Eines hatte sofort zu geschehen. Der Schakal mußte dringend gewarnt und veranlaßt werden, die Aktion abzubrechen. Rodin war noch immer Troupier genug, um keinen Mann auf eine Mission zu schicken, für die jede Aussicht auf Erfolg geschwunden war.

Er befahl den Legionär zu sich, dem seit Kowalskys Verschwinden die Aufgabe übertragen worden war, täglich das Hauptpostamt aufzusuchen, um die für Monsieur Poitiers bestimmten Sendungen abzuholen und, wenn nötig, Ferngespräche zu führen. Rodin instruierte den Mann sorgfältig.
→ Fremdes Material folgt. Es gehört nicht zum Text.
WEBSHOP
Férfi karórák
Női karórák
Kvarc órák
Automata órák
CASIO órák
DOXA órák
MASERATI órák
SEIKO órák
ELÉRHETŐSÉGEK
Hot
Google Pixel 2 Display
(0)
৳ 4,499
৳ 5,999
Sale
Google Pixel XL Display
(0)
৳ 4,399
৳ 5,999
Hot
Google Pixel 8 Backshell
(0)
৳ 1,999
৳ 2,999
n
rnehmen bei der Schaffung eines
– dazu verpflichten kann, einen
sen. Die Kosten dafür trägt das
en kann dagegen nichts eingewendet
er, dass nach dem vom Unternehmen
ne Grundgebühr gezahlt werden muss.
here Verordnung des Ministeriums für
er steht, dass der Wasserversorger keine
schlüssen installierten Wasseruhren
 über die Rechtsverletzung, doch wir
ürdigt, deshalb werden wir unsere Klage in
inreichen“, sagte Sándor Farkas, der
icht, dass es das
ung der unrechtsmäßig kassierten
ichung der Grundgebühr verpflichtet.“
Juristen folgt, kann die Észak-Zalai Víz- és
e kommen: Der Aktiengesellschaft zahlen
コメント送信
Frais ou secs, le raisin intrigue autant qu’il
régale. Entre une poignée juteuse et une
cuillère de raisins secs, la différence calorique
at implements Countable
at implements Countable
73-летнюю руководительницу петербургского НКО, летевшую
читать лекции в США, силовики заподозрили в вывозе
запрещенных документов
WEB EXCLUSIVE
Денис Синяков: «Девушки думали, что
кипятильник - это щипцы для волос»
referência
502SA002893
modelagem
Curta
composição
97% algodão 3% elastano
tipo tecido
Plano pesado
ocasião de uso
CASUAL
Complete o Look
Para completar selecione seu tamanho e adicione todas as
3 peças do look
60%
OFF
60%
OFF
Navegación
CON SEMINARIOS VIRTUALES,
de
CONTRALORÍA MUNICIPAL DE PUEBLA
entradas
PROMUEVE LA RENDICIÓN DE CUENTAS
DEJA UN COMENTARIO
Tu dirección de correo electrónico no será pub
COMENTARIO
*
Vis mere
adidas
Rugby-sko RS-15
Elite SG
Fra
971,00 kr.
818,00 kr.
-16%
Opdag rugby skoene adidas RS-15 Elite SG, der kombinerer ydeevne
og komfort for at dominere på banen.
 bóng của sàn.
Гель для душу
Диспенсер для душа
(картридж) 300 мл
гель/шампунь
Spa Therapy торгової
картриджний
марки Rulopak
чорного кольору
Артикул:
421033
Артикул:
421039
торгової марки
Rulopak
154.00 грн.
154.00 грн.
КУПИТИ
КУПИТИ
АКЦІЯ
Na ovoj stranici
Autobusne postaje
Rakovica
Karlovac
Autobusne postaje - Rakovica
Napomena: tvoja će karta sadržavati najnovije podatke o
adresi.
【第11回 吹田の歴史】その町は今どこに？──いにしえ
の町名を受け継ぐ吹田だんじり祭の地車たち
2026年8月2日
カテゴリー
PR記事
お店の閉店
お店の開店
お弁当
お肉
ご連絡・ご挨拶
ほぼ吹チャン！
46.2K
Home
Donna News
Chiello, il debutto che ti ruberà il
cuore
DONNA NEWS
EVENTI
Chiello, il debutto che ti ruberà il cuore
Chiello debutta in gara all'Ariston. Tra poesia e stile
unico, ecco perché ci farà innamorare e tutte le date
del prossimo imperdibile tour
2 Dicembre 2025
Um 9 Uhr war der Legionär auf dem Postamt und meldete ein Ferngespräch mit London an. Es dauerte zwanzig Minuten, bevor das Telephon am anderen Ende der Leitung zu läuten begann. Der Postbeamte wies dem Franzosen eine Zelle zu, in die er das Gespräch gelegt hatte. Der Franzose hob den Hörer ab und lauschte dem jeweils von einer Pause gefolgten zweimaligen kurzen Summerton, mit dem in England eine freie Leitung signalisiert wird, bis sich nach einer Weile automatisch das Besetztzeichen einschaltete.